Cybercrime is expensive—particularly for financial services firms—and it isn’t getting any cheaper.
Our Ninth Annual Cost of Cybercrime Study, conducted jointly with the Ponemon Institute, LLC shows no let-up for financial businesses. As a group, banks, capital market firms and insurers grapple with a per-firm average of $18.5 million annually to combat cybercrime, over 40 percent more than the average cost ($13 million per firm) across all industries surveyed.
Across the board, cybercrime is worsening for financial providers surveyed:
- Malware, phishing and social engineering, botnets, and malicious code are among the major culprits, but web-based attacks increased the most, with an 8 percent rise from 2017 to 2018.
- While the cost of resolving some attacks has declined (for example, the cost to resolve denial of service challenges decreased 41 percent), other attacks have become more costly (resolving malicious insider attacks rose 44 percent).
- The time needed to resolve crimes is rising for phishing and social engineering (22 percent more time needed to resolve a crime), malware (89 percent) and ransomware (30 percent).
2019 Financial Services Cost of Cyber Crime Study
The picture painted by our cybercrime study is troublesome. One of the biggest concerns for financial providers may be the potential loss in value resulting from a cyberattack.
Globally, across all industries, our study estimates $5.2 trillion in value lost over the next five years from expected cost savings and additional revenue because of cybercrime. Banks stand to lose $347 billion, insurers $305 billion and capital markets $47 billion.
Isn’t that too much value to lose?
Assessing financial services spend
Providers can take steps to mitigate their exposure to cybercrime. Evaluating what they already are doing is a good starting point.
Our study reveals financial firms are investing in discovery, investigation, containment and recovery to defend against attacks. But spend is not even across these activities.

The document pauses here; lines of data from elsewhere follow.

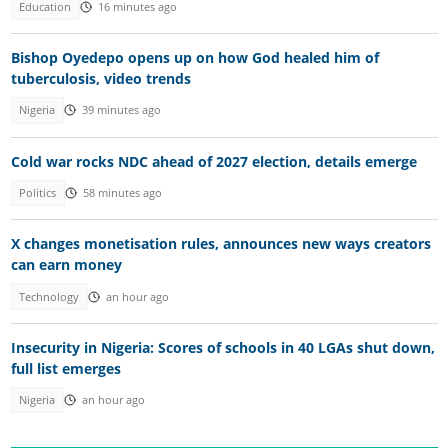
Education
16 minutes ago
Bishop Oyedepo opens up on how God healed him of
tuberculosis, video trends
Nigeria
39 minutes ago
Cold war rocks NDC ahead of 2027 election, details emerge
Politics
58 minutes ago
X changes monetisation rules, announces new ways creators
can earn money
Technology
an hour ago
Insecurity in Nigeria: Scores of schools in 40 LGAs shut down,
full list emerges
Nigeria
an hour ago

Financial firms as a group spent the most, 29 percent, of their security budgets on discovery, 25 percent on investigation and 28 percent on containment activities. But only 18 percent of spend goes to recovery efforts. Might there be a gap in coverage when it comes to bouncing back from an attack?
Providers may be able to reduce costs overall if they can deploy security technologies that address the whole protection cycle, from discovery to recovery.
Is it time to automate?
How else can financial services firms make their crime prevention dollars more efficient? Our survey finds providers heavily investing in security intelligence and threat sharing technologies (79 percent of financial firms invested in these). Also popular are advanced perimeter controls (62 percent); and advanced technology and access governance (53 percent).
On the other hand, few financial firms have invested in automation, artificial intelligence (A)I and machine learning (34 percent); or cyber analytics and user behavior analytics (24 percent). Yet, when fully deployed, these technologies deliver the most bang for the buck. Automation, AI and machine learning saved over $4 million in 2018. Cyber and user behavior analytics tools saved $2.7 million.
What does this tell us? We believe financial services risk leaders should be prudent in their technology investments and prioritize innovative technologies such as AI, automation and analytics. Additionally, we recommend they:
- Put more emphasis on protecting people against phishing, ransomware and malicious insider attacks.
- Focus on preventing data loss and business disruption, particularly considering regulations such as the General Data Protection Regulation (GDPR).
- Reduce their discovery costs by investing more in automation and advanced analytics.
Cybercrime represents a costly conundrum for financial firms. By investing wisely in advanced technologies and at the appropriate levels, firms can reduce their costs, improve their overall cybersecurity resilience and position themselves to make more of their crime prevention investment.